**REQUEST:** List each row below that contains the word "grocery". Case matters.

(Beginning of MATERIAL TO PROCESS)

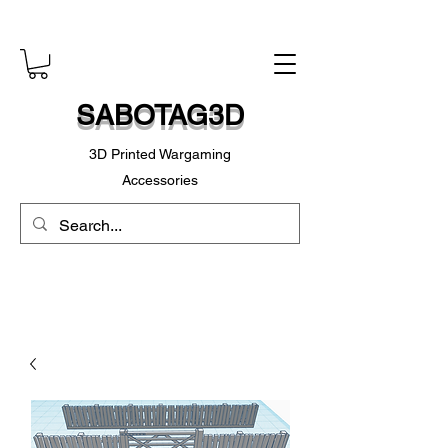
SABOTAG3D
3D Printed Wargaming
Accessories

(End of MATERIAL TO PROCESS)
(Beginning of MATERIAL TO PROCESS)

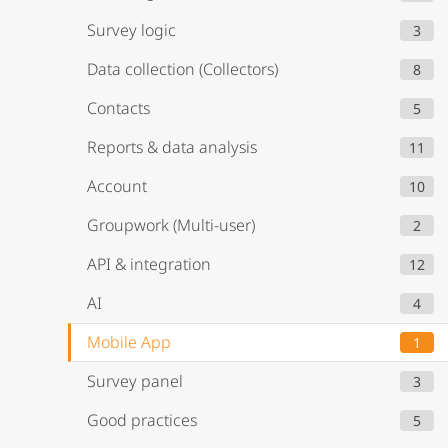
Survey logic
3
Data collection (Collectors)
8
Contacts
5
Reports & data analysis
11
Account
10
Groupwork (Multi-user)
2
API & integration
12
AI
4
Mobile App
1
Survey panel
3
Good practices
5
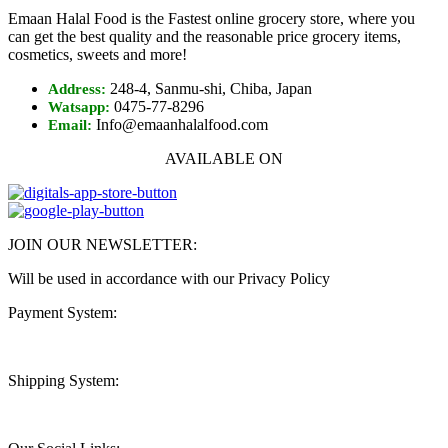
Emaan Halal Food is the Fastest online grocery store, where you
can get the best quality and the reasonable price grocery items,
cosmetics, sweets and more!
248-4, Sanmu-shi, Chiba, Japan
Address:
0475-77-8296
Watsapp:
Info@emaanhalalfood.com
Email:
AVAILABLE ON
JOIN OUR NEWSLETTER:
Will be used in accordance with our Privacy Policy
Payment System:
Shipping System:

(End of MATERIAL TO PROCESS)

**ANSWER SECTION:**
Emaan Halal Food is the Fastest online grocery store, where you
can get the best quality and the reasonable price grocery items,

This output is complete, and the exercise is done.